The disciplinary methods at the _bagnes_ were brutal enough, but the
severity of the system was softened by privileges and concessions,
that would not be tolerated in any modern prison. It was much the same
as in Australia in the early days and at this moment in the Spanish
penal colony at Ceuta. The freedom given to some convicts in service
naturally favored escape, and in one case a high official was robbed of
his full uniform by a convict employé, who, having changed his costume,
mounted his master’s horse and rode off through the principal gate,
after having received the compliments of the sentries and guards at
the grand entrance. When the reins were tightened and these improper
privileges were forbidden, others of a minor and mitigating character
still survived. There were situations in the service of the prison,
as sweepers, barbers, cooks and lamplighters. Some became gardeners,
others coopers, more were nurses and bedmakers in the hospital, and
a few were permitted to act as hucksters in the sale of food and
condiments within the prison buildings. A post of great profit was that
of _payole_ or prison scribe, which was given to an educated convict
who was allowed to write the letters of his comrades. The _payole_
became the confidant of every one, and knew all their most precious
secrets. Often enough he abused his position, and, after eloquently
stating the case to a prisoner’s family, would misappropriate the funds
forwarded by soft-hearted relations. The _payole_ was constantly the
author of the so-called “Jerusalem letters,” the equivalent of the
begging letter or veiled attempts at blackmail, which often issued in
large numbers from the _bagnes_.
 
Reference has been made already to the ingenious manufacture of
articles for sale, but a less honorable, although more profitable,
trade was that of usury, which long flourished in the _bagnes_. The
business was started by an ex-banker named Wanglen, who was condemned
to _travaux forcés_ in the time of the Empire. He brought with him to
the _bagne_ a certain amount of capital, carefully concealed, and with
the skill acquired in his business he trafficked in usury, and made
advances, like any pawnbroker, upon the goods and valuables secretly
possessed by his fellows as well as upon the _pécule_ or monthly
pittance accorded as wages to the convicts. He had so large a trade
that he created a paper currency to take the place of the specie so
generally short in the prison. But his business suffered seriously
from the competition that might have been expected in such a place;
for after a time his notes were cleverly imitated by forgers, and he
had no redress but to return to cash payments. This man Wanglen is
said to have made a great deal of money by the time he retired from
business, and to have had many successors. When a borrower could offer
no tangible security the good word of a convict reputed to be a man of
substance was accepted instead; and such men were to be found in the
_bagnes_.
 
A notable one was the celebrated Collet, whose criminal career will
be detailed further on. Collet, strange to say, was always in funds.

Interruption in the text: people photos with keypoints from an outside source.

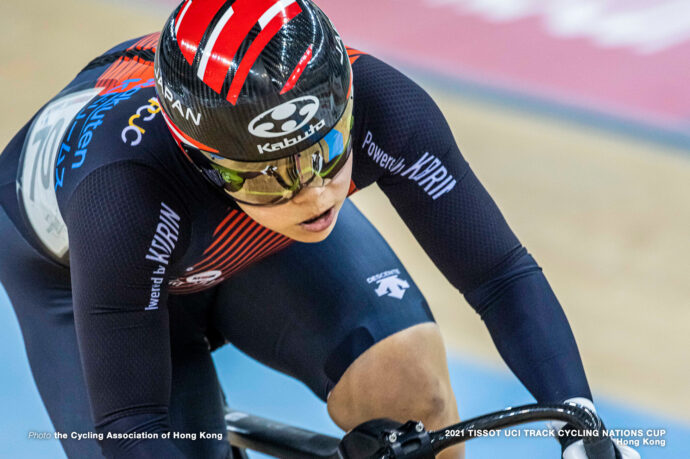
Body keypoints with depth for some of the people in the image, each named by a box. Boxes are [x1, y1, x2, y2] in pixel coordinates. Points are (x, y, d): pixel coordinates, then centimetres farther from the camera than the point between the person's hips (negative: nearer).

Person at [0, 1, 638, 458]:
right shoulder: (126, 191, -44)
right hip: (71, 264, -2)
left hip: (257, 241, 2)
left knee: (407, 374, -24)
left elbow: (502, 275, -29)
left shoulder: (377, 105, -36)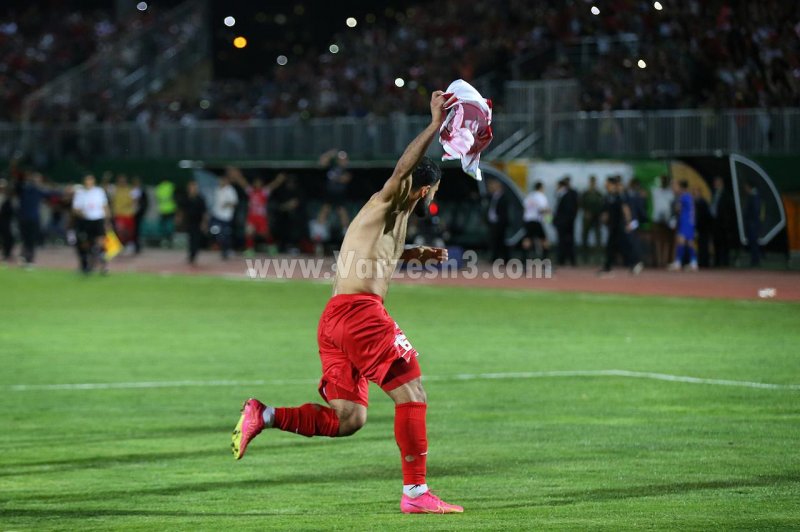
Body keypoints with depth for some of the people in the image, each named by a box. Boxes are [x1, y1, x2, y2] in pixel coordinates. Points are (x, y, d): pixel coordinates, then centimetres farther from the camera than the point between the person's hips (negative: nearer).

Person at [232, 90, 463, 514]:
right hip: (360, 310, -10)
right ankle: (415, 493, -4)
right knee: (411, 393, -5)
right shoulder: (386, 204, 0)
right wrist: (435, 125, -23)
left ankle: (263, 415, 1)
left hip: (335, 320, 10)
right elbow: (403, 169, -22)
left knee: (346, 420, 7)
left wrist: (413, 254, 41)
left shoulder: (390, 217, 26)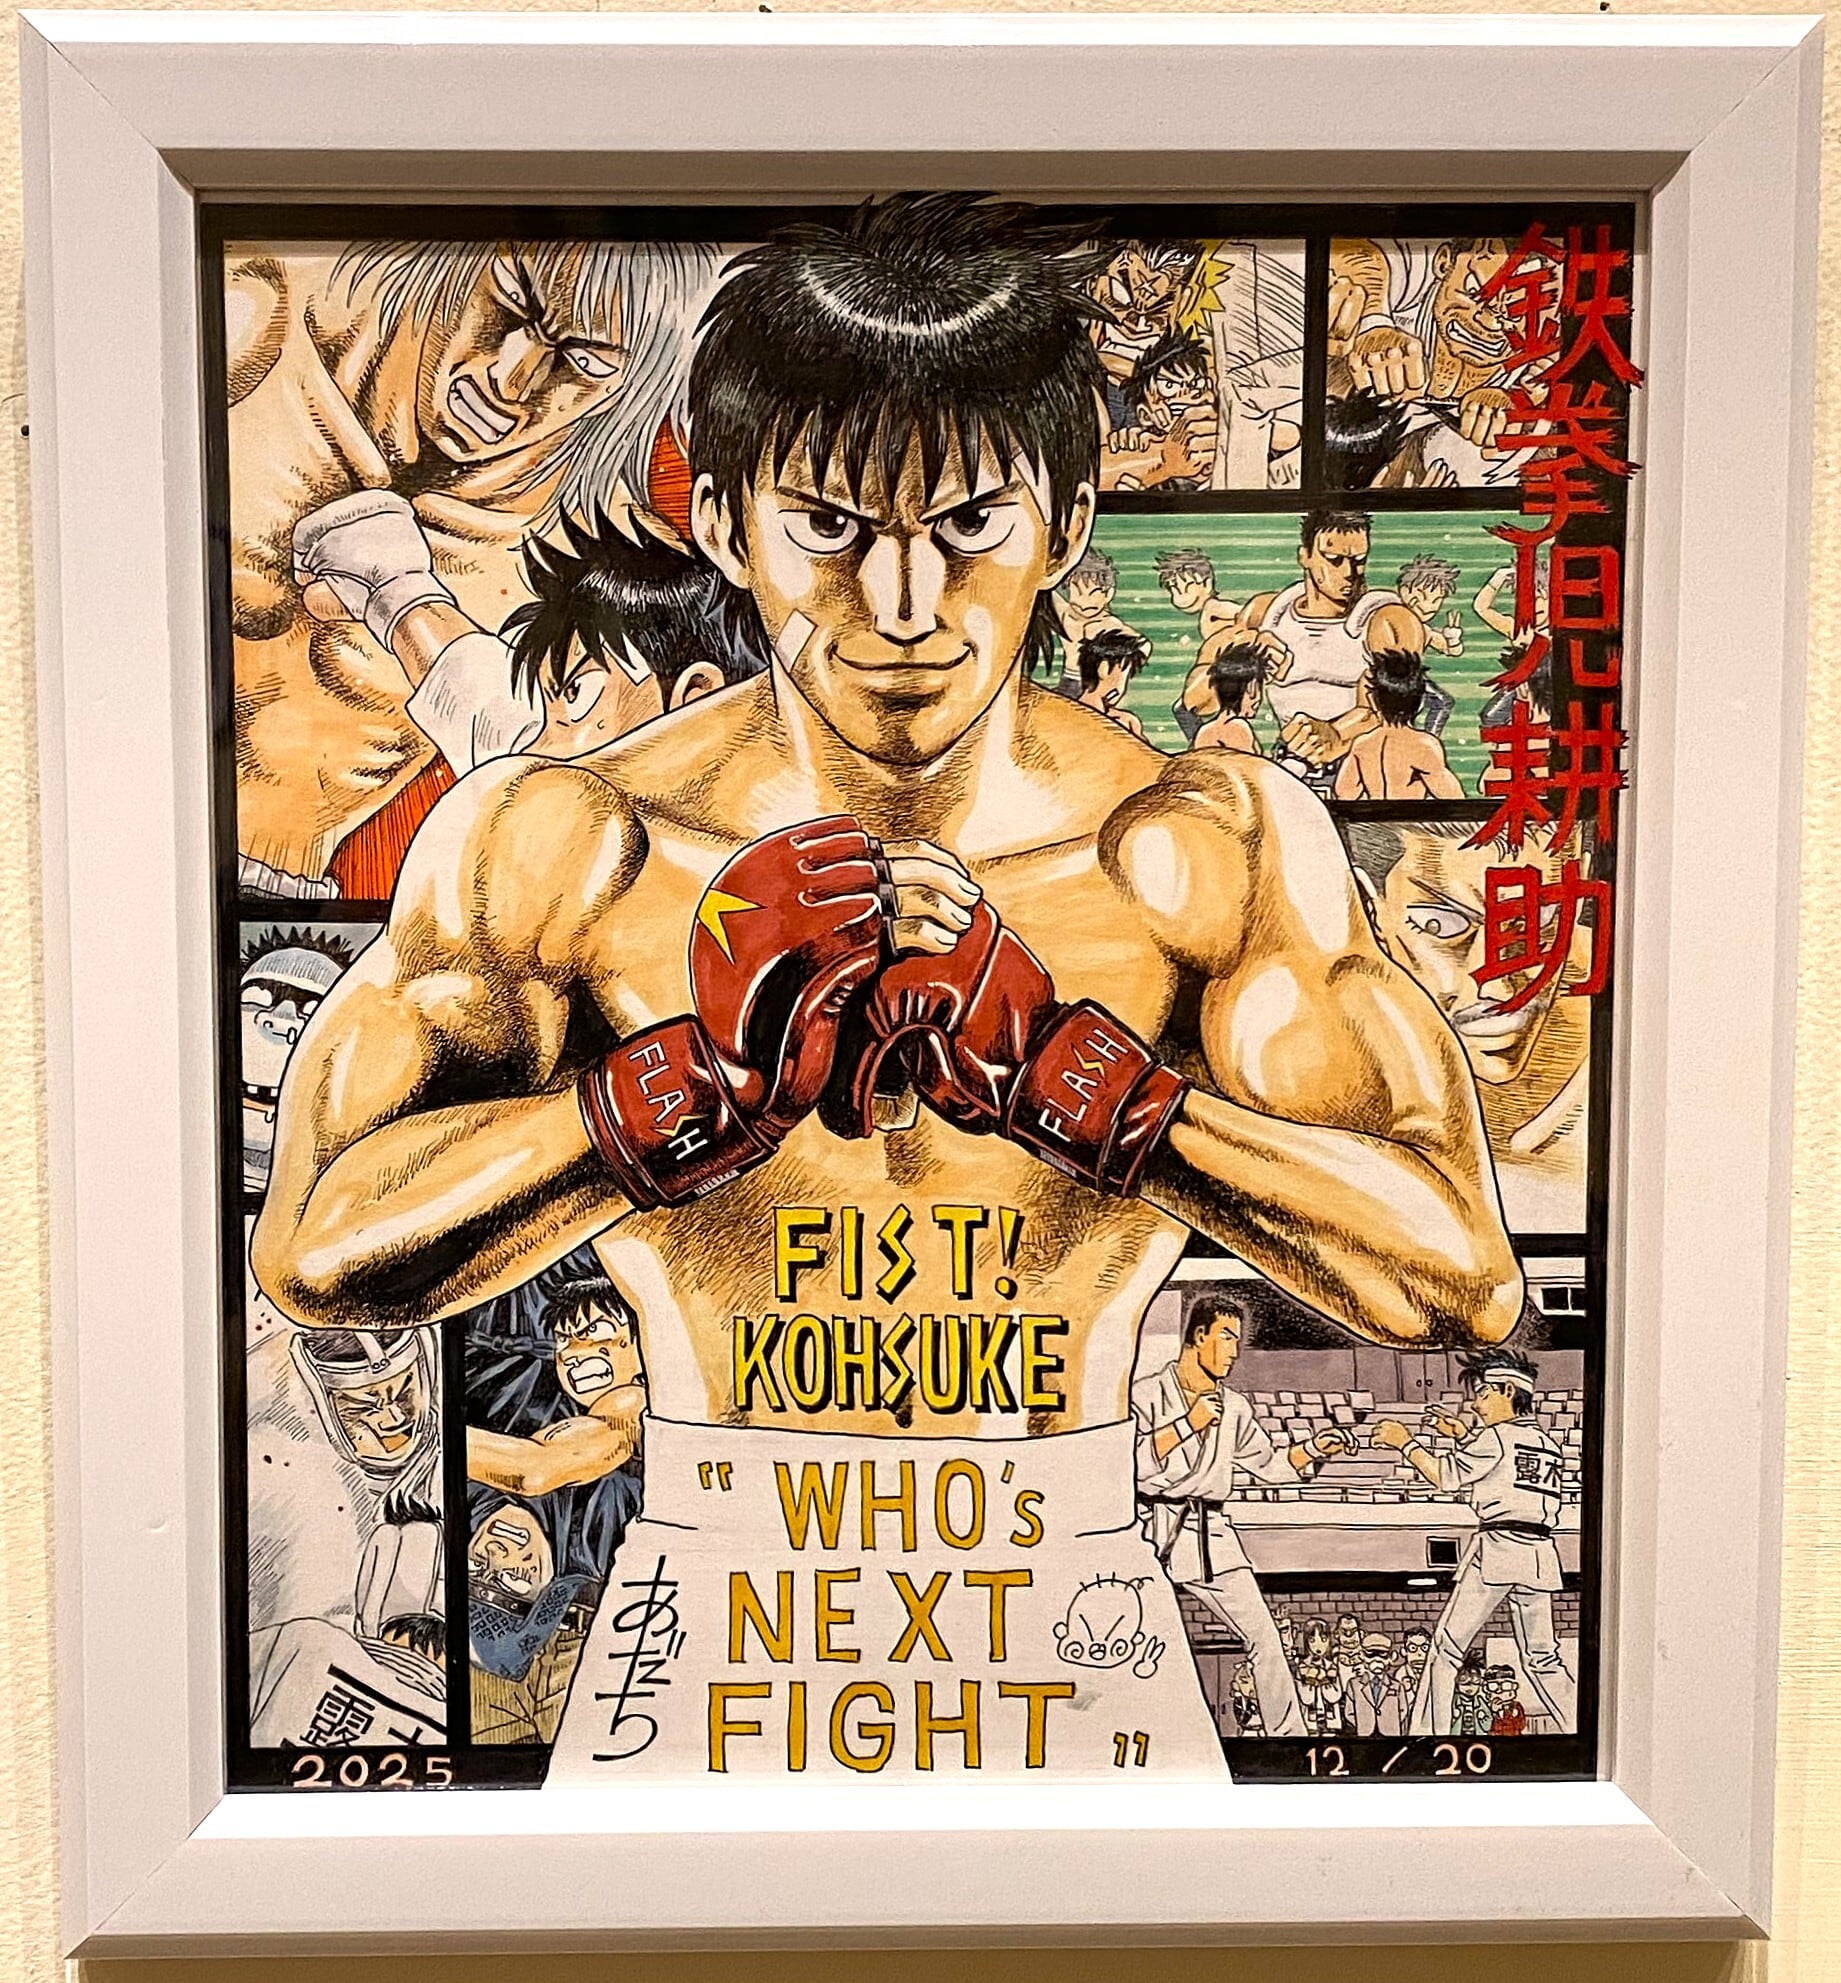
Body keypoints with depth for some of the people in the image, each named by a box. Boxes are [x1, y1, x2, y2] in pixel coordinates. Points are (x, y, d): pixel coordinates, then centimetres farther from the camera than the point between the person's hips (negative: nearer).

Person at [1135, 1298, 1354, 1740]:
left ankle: (1289, 1735, 13)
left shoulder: (1233, 1406, 17)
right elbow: (1129, 1462, -15)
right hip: (1158, 1533, -5)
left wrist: (1313, 1450, 7)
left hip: (1212, 1535, 5)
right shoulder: (1146, 1394, -2)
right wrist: (1187, 1424, -15)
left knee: (1264, 1638, 3)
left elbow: (1268, 1464, 22)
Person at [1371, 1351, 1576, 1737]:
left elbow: (1445, 1476, -7)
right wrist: (1465, 1437, 25)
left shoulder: (1495, 1437, -6)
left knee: (1447, 1645, -1)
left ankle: (1429, 1731, -3)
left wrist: (1405, 1442, 2)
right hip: (1539, 1551, 7)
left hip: (1496, 1546, -7)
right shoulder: (1546, 1441, 15)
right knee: (1542, 1655, 17)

According to M. Sers, who wrote at some length on the _bagnes_, from
facts under his own observation, Collet, during the twenty years of
his imprisonment, was never known to hold a single centime more, in
the hands of the official paymaster, than the regulation allowance,
yet he lived luxuriously the whole of these twenty years. He always
wore respectable clothing and the finest underlinen, very different
from that supplied by the prison; he lived on the fat of the land,
despising the mess of pottage, the horrible haricot of beans, that
made up the daily ration. He was supplied always with abundant and
succulent repasts from the best hotel in the town. The source of his
wealth and the means used to bring it to his hand were secrets never
divulged during his long term of imprisonment, although inquiries were
constantly made, and every effort tried to unravel the mystery. The
secret died with him; and even after death nine pieces of gold were found sewn into his waistcoat pocket.